Understanding 'parse_str' in PHP - php

I'm a PHP newbie trying to find a way to use parse_str to parse a number of URLs from a database (note: not from the request, they are already stored in a database, don't ask... so _GET won't work)
So I'm trying this:
$parts = parse_url('http://www.jobrapido.se/?w=teknikinformat%C3%B6r&l=malm%C3%B6&r=auto');
parse_str($parts['query'], $query);
return $query['w'];
Please note that here I am just supplying an example URL, in the real application the URL will be passed in as a parameter from the database. And if I do this it works fine. However, I don't understand how to use this function properly, and how to avoid errors.
First of all, here I used "w" as the index to return, because I could clearly see it was in the query. But how do these things work? Is there a set of specific values I can use to get the entire query string? I mean, if I look further, I can see "l" and "r" here as well...
Sure I could extract those too and concatenate the result, but will these value names be arbitrary, or is there a way to know exactly which ones to extract? Of course there's the "q" value, which I originally thought would be the only one I would need, but apparently not. It's not even in the example URL, although I know it's in lots of others.
So how do I do this? Here's what I want:
Extract all parts of the query string that gives me a readable output of the search string part of the URL (so in the above it would be "teknikinformatör Malmö auto". Note that I would need to translate the URL encoding to Swedish characters, any easy way to do that in PHP?)
Handle errors so that if the above doesn't work for some reason, the method should only return an empty string, thus not breaking the code. Because at this point, if I were to use the above with an actual parameter, $url, passed in instead of the example URL, I would get errors, because many of the URLs do not have the "w" parameter, some may be empty fields in the database, some may be malformed, etc. So how can I handle such errors stably, and just return a value if the parsing works, and return empty string otherwise?
There seems to be a very strange problem that occurs that I cannot see during debugging. I put this test code in just to see what is going on:
function getQuery($url)
{
try
{
$parts = parse_url($url);
parse_str($parts['query'], $query);
if (isset($query['q'])) {
/* return $query['q']; */
return '';
}
} catch (Exception $e) {
return '';
}
}
Now, obviously in the real code I would want something like the commented out part to be returned. However, the puzzling thing is this:
With this code, as far as I see, every path should lead to returning an empty string. But this does not work - it gives me a completely empty grid in the result page. No errors or anything during debugging, and objects look fine when I step through them during debugging.
However, if I remove everything from this method except return ''; then it works fine - of course the field in the grid where the query is supposed to be is empty, but all the other fields have all the information as they should. So this was just a test. But how is it possible that code that should only be able to return an empty string does not work, while the one that only returns an empty string and does nothing else does work? I'm thoroughly confused...
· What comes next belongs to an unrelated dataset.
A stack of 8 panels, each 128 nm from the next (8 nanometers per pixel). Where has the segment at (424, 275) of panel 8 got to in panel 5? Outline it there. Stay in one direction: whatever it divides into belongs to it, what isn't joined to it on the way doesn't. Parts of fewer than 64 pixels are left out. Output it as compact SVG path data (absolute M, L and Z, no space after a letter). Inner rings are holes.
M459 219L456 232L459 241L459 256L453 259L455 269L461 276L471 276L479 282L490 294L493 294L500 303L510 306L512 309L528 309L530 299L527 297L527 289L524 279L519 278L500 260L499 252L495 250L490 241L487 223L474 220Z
The meaning of the query parameters is entirely up to the application that handles the URL, so there is no "right" parameter - it might be w, q, or searchquery. You can heuristically search for the most common variables (=guess), or return an array of all arguments. It depends on what you're trying to achieve.
parse_str already decodes urlencoding. Note that urlencoding is a way to encode bytes, not characters. It depends on what encoding the application expects. Usually (and in this example query), that should be UTF-8 everywhere, so you should be covered on 1.
Test whether the value exists, and if not, return the empty string, like this:
$heuristicFields = array('q', 'w', 'searchquery');
foreach ($heuristicFields as $hf) {
if (isset($query[$hf])) return $query[$hf];
}
return '';
The function returns null if the input is valid, and runs into errors (i.e., displays warning messages) when the URL is obviously invalid. The try...catch block has no effect.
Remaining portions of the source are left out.